From here, take a deep breath, brace your core and explosively lift the weight off the floor. If you do it right, you should feel an insane contraction in your glutes and hamstrings at the top of each repetition!
The Bodyweight Hamstring Curl
Another exercise to teach your hamstrings and glutes to work in unison is the Bodyweight Hamstring Curl. However, if you’ve never performed this exercise, know that it is really hard to perform, especially for the first few times you try it!
To get started, all you need to know is anchor your feet under a barbell. Once you do that, the goal is to perform a hamstring curl with anything from your knees to your head staying in a straight line. So, make sure you brace your core and tense up, so that your body moves up and down as a single unit.

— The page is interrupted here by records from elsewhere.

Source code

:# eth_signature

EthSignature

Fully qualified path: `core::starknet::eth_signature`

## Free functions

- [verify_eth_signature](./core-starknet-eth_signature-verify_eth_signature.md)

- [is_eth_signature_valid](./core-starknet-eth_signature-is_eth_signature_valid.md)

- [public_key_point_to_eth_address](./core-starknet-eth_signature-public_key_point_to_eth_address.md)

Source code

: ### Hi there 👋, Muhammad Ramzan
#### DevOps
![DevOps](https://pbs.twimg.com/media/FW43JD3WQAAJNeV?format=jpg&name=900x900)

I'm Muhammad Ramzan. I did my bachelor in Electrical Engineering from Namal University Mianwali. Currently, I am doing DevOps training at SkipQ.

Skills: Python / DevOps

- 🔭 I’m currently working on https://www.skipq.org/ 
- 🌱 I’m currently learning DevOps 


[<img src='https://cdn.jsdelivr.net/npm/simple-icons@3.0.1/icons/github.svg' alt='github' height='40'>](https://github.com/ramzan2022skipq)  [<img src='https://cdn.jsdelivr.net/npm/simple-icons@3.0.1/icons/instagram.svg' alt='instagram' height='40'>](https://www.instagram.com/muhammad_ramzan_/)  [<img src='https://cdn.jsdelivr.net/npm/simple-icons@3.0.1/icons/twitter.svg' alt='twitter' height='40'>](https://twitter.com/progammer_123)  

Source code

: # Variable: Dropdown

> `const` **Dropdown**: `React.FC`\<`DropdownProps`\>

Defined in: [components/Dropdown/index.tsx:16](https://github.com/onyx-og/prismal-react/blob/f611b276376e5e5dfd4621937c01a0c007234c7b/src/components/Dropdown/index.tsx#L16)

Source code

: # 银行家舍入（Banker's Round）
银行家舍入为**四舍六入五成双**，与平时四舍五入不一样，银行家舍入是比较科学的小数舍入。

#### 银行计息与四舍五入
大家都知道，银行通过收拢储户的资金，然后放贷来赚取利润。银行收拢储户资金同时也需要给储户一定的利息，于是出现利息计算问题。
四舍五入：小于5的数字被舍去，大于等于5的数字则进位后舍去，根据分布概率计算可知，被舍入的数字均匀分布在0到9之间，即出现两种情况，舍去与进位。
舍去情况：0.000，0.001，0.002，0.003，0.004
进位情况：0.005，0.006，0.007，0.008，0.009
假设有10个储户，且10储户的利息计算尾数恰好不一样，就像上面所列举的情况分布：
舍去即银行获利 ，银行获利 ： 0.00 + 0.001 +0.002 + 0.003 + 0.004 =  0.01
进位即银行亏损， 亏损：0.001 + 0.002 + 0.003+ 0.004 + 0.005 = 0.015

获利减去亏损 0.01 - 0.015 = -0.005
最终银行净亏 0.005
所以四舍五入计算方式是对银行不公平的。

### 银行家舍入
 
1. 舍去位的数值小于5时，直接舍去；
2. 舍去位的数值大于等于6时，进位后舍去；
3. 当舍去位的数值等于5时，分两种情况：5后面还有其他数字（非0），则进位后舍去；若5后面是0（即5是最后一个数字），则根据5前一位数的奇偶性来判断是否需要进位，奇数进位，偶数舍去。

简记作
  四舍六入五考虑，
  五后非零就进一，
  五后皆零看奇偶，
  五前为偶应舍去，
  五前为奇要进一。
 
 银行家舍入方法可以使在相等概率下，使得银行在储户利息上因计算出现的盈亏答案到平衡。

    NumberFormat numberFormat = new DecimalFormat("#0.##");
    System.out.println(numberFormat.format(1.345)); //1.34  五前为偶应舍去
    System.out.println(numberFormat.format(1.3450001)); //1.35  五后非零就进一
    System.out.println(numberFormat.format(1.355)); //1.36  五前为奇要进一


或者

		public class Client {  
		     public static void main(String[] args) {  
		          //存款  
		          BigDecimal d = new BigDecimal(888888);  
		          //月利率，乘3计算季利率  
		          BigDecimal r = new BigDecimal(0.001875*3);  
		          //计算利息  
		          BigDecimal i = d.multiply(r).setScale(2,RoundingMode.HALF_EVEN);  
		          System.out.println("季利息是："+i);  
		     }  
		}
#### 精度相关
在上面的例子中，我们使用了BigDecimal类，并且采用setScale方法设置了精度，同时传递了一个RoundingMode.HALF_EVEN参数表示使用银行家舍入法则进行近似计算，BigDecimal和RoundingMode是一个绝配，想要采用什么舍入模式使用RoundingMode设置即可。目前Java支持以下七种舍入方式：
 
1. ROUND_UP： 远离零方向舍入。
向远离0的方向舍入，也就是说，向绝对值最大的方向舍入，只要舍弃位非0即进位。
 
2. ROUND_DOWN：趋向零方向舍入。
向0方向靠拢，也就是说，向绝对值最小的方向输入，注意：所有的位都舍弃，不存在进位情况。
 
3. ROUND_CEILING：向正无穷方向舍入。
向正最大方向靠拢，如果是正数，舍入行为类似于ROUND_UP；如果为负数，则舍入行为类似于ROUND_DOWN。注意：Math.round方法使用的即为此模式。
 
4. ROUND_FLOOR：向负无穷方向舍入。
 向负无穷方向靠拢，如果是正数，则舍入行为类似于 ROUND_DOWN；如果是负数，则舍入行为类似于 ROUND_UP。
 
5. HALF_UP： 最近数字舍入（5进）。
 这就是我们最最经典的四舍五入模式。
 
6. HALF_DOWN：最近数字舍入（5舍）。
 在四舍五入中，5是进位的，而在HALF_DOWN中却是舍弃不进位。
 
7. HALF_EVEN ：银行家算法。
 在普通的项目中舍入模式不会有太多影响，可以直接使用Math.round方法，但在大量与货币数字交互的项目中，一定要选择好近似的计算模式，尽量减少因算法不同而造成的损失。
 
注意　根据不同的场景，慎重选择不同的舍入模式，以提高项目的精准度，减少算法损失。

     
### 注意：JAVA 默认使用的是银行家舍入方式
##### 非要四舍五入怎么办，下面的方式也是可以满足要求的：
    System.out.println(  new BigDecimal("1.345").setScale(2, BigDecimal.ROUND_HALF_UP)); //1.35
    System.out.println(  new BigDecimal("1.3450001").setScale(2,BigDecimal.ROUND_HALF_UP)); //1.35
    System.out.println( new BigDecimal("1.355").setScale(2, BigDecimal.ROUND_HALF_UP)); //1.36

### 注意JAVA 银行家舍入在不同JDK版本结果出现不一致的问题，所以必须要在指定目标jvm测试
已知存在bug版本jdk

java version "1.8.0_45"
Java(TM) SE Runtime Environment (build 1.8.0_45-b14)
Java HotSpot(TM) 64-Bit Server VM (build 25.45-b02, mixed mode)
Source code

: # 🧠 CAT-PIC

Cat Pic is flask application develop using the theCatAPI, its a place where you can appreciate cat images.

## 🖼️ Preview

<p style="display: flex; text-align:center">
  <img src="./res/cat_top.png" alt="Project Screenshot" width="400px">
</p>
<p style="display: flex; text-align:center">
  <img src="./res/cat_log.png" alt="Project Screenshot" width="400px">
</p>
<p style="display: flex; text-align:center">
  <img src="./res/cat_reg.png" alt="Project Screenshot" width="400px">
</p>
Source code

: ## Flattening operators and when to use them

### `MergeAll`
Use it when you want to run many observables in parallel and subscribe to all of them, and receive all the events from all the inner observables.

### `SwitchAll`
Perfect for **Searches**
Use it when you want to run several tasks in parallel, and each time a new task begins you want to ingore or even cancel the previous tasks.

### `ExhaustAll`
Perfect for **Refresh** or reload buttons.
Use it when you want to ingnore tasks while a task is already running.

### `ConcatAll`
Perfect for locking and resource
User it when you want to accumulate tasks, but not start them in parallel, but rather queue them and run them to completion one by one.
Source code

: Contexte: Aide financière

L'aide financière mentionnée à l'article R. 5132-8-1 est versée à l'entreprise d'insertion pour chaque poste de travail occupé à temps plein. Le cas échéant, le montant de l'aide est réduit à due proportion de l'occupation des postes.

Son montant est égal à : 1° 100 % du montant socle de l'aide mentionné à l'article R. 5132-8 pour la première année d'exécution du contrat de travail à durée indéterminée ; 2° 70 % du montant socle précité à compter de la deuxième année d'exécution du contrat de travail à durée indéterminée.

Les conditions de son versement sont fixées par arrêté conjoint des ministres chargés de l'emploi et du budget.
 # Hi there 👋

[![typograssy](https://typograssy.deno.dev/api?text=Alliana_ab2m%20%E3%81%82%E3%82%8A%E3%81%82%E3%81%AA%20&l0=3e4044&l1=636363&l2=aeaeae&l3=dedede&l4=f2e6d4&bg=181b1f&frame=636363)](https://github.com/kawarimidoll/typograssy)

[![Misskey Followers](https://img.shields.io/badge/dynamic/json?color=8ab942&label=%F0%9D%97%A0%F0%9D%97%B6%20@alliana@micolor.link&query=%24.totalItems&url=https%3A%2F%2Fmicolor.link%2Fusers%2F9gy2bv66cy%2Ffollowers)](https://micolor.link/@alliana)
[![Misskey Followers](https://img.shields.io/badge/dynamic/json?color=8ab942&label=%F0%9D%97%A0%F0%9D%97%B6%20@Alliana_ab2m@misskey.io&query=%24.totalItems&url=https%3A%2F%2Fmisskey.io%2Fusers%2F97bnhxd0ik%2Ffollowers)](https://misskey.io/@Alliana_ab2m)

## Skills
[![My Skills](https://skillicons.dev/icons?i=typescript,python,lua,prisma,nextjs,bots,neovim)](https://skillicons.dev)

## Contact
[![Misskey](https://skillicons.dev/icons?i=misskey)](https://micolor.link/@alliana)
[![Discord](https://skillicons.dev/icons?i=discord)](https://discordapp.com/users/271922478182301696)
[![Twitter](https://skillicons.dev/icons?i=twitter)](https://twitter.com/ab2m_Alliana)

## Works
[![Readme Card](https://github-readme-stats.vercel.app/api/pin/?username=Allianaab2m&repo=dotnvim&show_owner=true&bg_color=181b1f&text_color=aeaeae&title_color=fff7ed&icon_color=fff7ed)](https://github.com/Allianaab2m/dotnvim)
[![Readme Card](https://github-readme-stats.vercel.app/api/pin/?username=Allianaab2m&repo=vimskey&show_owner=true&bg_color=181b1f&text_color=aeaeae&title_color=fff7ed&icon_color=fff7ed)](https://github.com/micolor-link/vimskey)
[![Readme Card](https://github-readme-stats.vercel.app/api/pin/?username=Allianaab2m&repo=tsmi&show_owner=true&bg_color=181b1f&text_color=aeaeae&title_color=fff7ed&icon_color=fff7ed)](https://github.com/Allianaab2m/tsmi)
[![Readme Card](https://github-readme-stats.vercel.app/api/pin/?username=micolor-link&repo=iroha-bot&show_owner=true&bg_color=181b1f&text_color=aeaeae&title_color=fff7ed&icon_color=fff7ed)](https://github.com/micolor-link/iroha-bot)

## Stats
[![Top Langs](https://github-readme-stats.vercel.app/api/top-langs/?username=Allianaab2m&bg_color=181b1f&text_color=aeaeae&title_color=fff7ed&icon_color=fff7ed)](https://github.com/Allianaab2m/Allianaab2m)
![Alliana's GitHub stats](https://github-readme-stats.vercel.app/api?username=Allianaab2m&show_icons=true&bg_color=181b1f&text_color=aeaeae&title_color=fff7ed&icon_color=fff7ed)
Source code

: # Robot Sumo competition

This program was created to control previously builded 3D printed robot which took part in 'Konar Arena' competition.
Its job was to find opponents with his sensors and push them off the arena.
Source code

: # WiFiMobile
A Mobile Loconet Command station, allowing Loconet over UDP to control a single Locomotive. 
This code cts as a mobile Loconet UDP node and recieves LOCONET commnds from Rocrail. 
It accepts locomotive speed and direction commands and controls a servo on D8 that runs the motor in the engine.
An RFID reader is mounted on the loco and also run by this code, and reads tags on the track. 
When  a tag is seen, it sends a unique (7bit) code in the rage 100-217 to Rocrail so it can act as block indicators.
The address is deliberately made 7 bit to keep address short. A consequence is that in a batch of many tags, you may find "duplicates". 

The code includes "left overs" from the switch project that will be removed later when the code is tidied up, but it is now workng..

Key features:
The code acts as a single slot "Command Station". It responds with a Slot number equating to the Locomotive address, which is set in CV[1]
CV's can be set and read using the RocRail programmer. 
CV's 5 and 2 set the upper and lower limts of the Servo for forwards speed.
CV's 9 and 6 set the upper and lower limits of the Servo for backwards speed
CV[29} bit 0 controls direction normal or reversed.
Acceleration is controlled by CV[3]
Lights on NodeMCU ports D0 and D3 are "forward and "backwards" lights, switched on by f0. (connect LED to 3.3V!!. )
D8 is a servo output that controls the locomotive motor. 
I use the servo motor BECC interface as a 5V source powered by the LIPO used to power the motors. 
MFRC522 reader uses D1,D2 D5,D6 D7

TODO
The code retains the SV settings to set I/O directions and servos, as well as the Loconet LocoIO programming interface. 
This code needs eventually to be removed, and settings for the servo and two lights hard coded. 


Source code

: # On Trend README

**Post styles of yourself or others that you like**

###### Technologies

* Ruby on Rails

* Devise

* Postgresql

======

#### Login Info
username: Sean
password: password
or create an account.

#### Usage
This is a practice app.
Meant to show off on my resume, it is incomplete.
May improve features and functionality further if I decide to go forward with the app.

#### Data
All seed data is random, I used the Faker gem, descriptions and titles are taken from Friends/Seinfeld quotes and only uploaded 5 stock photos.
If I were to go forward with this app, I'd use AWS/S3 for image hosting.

Now, chances are, you won’t be able to lift your body off the ground, especially if you haven’t practiced this movement before. That’s ok though. All you have to do, is provide some assistance using your hands or a bar. This way, you can “cheat” slightly during the concentric of the exercise and then do our best to control the negative!
You can also use a medicine or even a physio ball to “catch” yourself as you fall and help push back to the top, almost like a diamond pushup.
The Romanian Deadlift
For the third and final exercise, we’re going to take close look at the Romanian Deadlift.
First of all, although it’s called a “dead” lift, aside from the first rep, you don’t have to pull the weight off the floor. In fact, the entire point of this exercise is to engage your hamstrings by maximizing the stretch that is placed on them.
Also, you don’t have to use a belt and lifting straps, but they can certainly help you if you decide to lift heavier weights and focus solely on the hamstrings and glutes.
The goal with this exercise, is to SIT BACK with every rep as you lower the bar towards the ground. Then, use your glutes and hamstrings to get back to the top position, preferably in an explosive manner.
How Often Should You Train Your Glutes & Hamstrings?
Depending on your current workout split, there are a few ways you can implement the above exercises.
If glutes and hamstrings are lagging areas for you, you should incorporate at least 2 of the exercises I just showed you into your workouts.